Desconectou a internet, encerrou o Windows, fechou a tampa de seu novo notebook, desligou-o da tomada. "Podia chover" pensou. Embora fosse bastante moderno para sua idade, tinha 82 anos, se dava ao luxo de suas manias de velho.
Sempre andava de guarda chuva, desligava todos os equipamentos das tomadas antes de dormir, exceto a geladeira, embora uma tempestade em 1968 tivesse queimado a de sua casa, tomava vários, muitos remédios todos os dias. Tantos que já nem se lembrava para que eram...
Mantinha um ritual matinal de levantar-se, alongar-se, despir-se, vestir-se, lavar-se e tomar o desjejum.
Era um velhinho simpático, sorridente, antenado como diziam-lhe os netos. Inclusive fora Marcos, filho de Janete, sua filha mais velha, que lhe dera o pequeno computador e lhe ensinara a "navegar na internet".
Foi com uma frase de Fernando Pessoa que Marcos convenceu o avô a se render aos recursos da rede: "Navegar é preciso...". Depois desse digamos, trocadilo, cairam na gargalhada e o vovô se deixou levar pela paciência e doçura do neto mais querido!
Após olhar no relógio, que apontava meia noite passada, seu Antonio decidiu deitar-se. A internet lhe prendera a atenção mais tempo que pretendia. Precisava dormir.
Deitado em sua confortável cama, seu Antonio pensava na juventude atual, e em sua própria, sem internet mas com tantos bailes e cafés, damas elegantes, galanteios discretos, belas músicas e românticas serenatas.
Nos atuais dias a bendita internet substituira tudo isso.
De repente sentiu-se só. Muito só. Já não tinha mais seus amigos de infância, de juventude para com quem conversar. A maioria havia morrido ou estavam bastante debilitados. Ele mesmo, apesar de ter dedicado sua vida à hábitos saudáveis, já não tinha mais o mesmo "pique".

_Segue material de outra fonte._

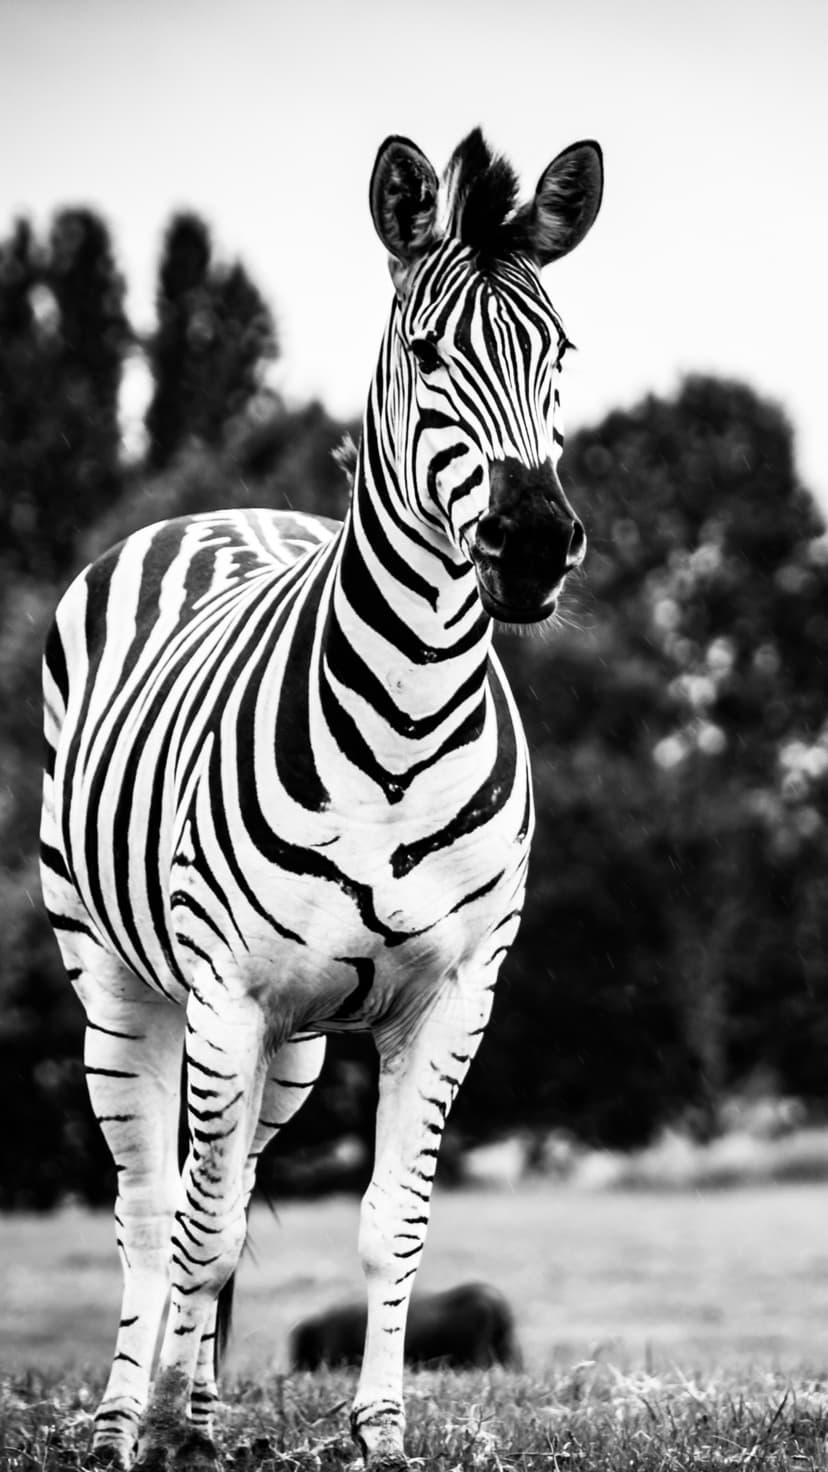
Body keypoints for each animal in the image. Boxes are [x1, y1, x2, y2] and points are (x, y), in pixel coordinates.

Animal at [40, 127, 602, 1470]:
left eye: (559, 352)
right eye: (428, 352)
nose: (533, 544)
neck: (402, 717)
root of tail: (225, 510)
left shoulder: (454, 995)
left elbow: (386, 1221)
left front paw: (380, 1427)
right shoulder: (226, 990)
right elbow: (191, 1226)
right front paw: (163, 1431)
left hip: (290, 1042)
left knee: (231, 1188)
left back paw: (195, 1403)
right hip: (119, 981)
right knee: (153, 1205)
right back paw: (125, 1416)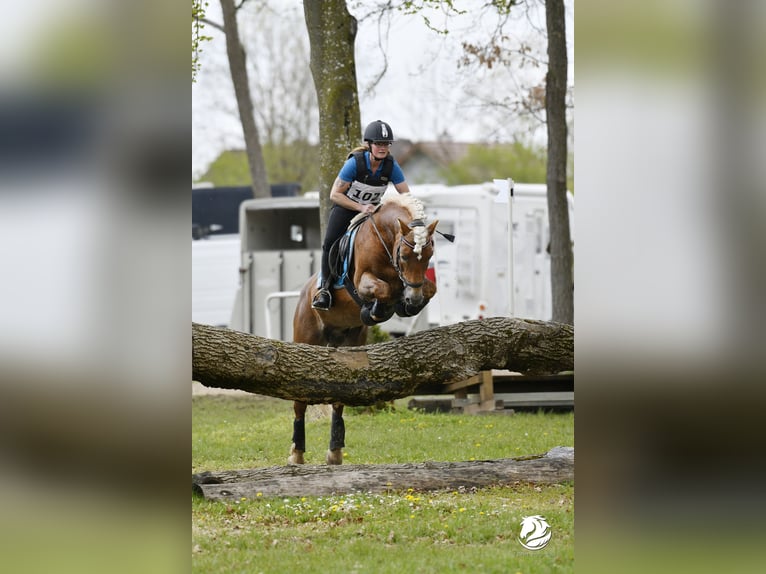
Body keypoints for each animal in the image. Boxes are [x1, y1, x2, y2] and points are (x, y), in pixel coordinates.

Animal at [290, 196, 444, 466]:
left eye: (429, 254)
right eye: (405, 256)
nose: (413, 301)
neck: (384, 239)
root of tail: (304, 293)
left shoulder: (416, 283)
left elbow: (429, 288)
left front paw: (405, 305)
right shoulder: (363, 282)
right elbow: (383, 290)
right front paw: (377, 310)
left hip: (348, 345)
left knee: (339, 398)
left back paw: (335, 452)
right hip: (306, 338)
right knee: (299, 403)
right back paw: (296, 454)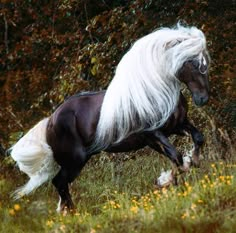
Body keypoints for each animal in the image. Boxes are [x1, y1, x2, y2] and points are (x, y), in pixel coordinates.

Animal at [10, 24, 210, 213]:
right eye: (192, 63)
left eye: (205, 63)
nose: (202, 99)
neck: (155, 92)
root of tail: (51, 120)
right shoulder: (153, 134)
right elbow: (176, 157)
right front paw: (165, 180)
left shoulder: (176, 126)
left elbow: (196, 140)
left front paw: (191, 162)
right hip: (75, 160)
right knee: (59, 182)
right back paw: (71, 214)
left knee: (61, 184)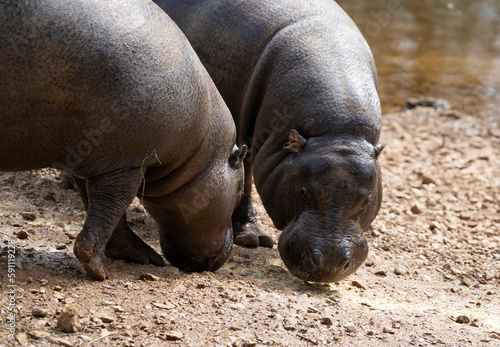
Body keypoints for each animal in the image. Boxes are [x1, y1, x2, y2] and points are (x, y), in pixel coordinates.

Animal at [0, 0, 246, 280]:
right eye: (240, 193)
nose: (227, 254)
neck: (201, 152)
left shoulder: (93, 162)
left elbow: (104, 212)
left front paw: (144, 258)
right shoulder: (127, 163)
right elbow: (111, 210)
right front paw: (99, 271)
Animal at [154, 0, 384, 282]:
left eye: (367, 200)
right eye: (304, 193)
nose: (328, 265)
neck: (336, 133)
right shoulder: (244, 138)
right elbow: (244, 182)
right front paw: (252, 239)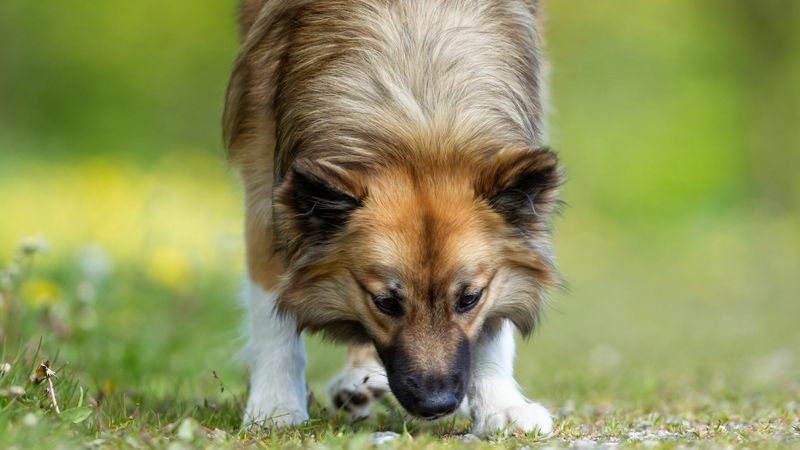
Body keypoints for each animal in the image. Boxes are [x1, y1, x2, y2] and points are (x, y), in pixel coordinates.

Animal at [223, 0, 564, 436]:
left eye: (469, 299)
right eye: (384, 302)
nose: (437, 404)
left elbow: (495, 318)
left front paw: (500, 406)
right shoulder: (268, 177)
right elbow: (273, 306)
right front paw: (275, 405)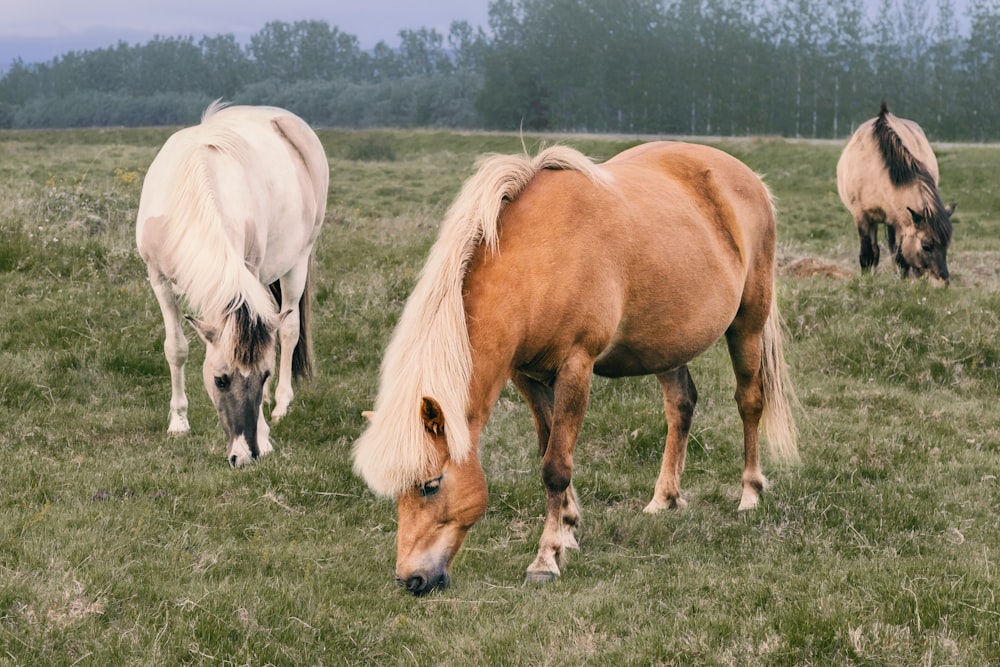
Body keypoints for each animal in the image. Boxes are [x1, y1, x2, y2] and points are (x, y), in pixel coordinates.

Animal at [136, 102, 328, 468]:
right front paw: (178, 421)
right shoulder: (159, 280)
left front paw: (265, 433)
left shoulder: (248, 273)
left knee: (289, 331)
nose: (245, 455)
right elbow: (176, 348)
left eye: (263, 375)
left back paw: (282, 404)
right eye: (219, 380)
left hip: (298, 260)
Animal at [352, 140, 796, 596]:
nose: (412, 579)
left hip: (748, 323)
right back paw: (664, 499)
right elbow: (549, 446)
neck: (537, 259)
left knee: (749, 401)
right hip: (667, 343)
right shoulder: (527, 376)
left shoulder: (575, 367)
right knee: (681, 406)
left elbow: (555, 467)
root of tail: (747, 177)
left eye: (431, 485)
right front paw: (566, 530)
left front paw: (546, 558)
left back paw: (750, 493)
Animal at [836, 102, 952, 282]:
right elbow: (868, 255)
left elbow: (900, 258)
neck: (876, 171)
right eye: (926, 245)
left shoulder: (899, 222)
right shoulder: (862, 216)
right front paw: (866, 280)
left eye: (947, 245)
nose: (943, 280)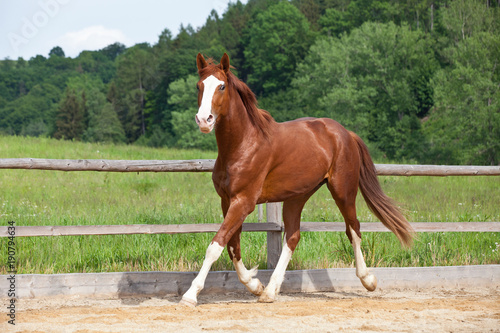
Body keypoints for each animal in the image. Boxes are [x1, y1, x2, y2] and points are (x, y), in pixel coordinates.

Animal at [180, 52, 414, 306]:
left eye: (221, 86)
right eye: (199, 85)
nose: (204, 120)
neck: (242, 144)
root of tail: (345, 133)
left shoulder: (243, 201)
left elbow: (216, 245)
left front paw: (190, 295)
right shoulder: (227, 201)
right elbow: (232, 245)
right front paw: (254, 285)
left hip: (343, 190)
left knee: (353, 229)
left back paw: (368, 280)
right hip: (297, 197)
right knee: (292, 237)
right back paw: (270, 291)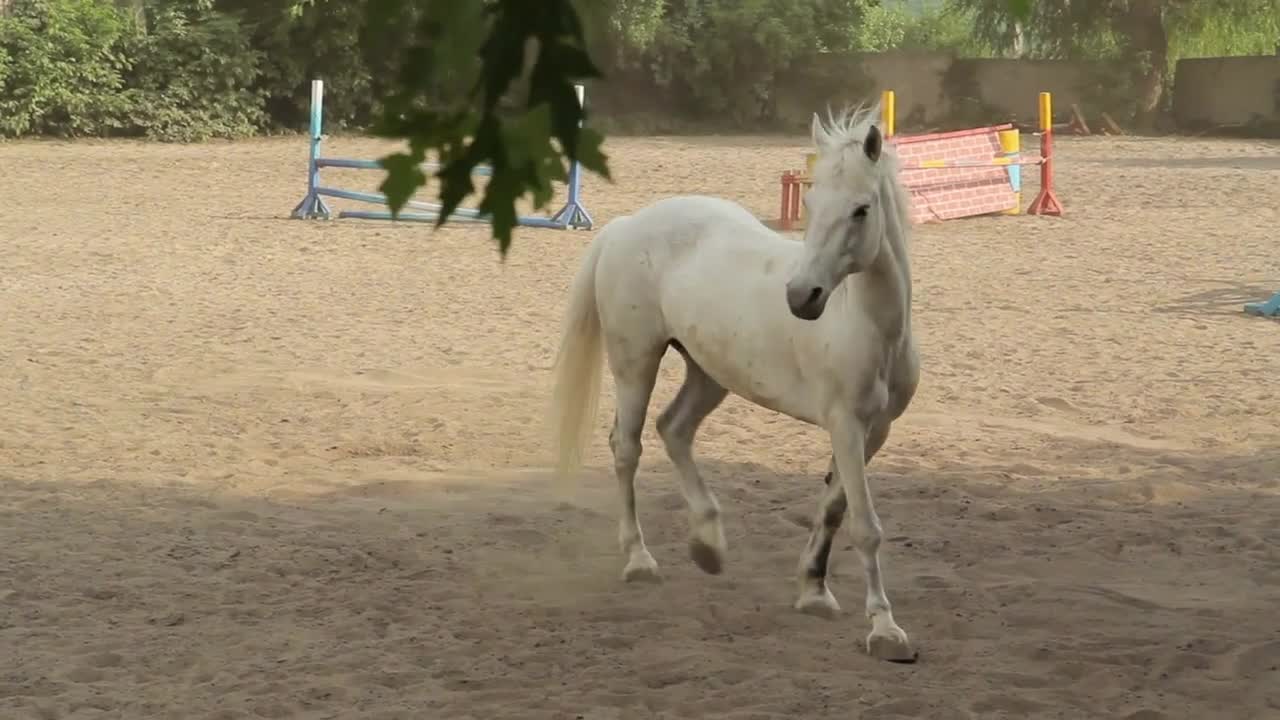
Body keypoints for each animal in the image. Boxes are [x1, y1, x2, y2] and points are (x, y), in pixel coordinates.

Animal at [545, 103, 916, 661]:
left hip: (708, 373)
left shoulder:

Os netos lhe traziam muita alegria. Haviam os pequeninos para quem contava histórias e fazia ninar. E havia os grandes como Marcos que lhe ensinava tantas coisa e com ele aprendia tantas outras.
Os filhos também lhe cercavam de carinhos. Tivera 8 filhos. Todos fruto de um amor incontestável e infinito por sua única namorada e esposa, Vera.
Vera tinha cheiro de rosas e a pela macia como pêssegos maduros. E ele a amava mais que tudo nesta longa vida.
Ela partira há 2 anos e meio. Ele sofreu. A quantidade de remédios aumentou consideravelmente depois de sua morte. Mas seu Antonio era um homem forte e obediente. Seguia a risca o último pedido de sua amada esposa, que lhe disse dias antes de sua passagem. Disse ela: Viva!! E é o que ele fazia.
Há tempos não sentia-se como naquele momento, mas sentia-se só. Desejou partir também e encontrar sua Verita, mas sabia que Deus tinha planos para ele, e que sua hora não havia chegado.
Então era isso. Essa era a tal solidão que jamais havia experimentado em toda sua vida. Ela doia, como a saudade que sentia de sua adorável esposa.
Com esse pensamento e com um sono devastador causado pelos remédios, adormeceu.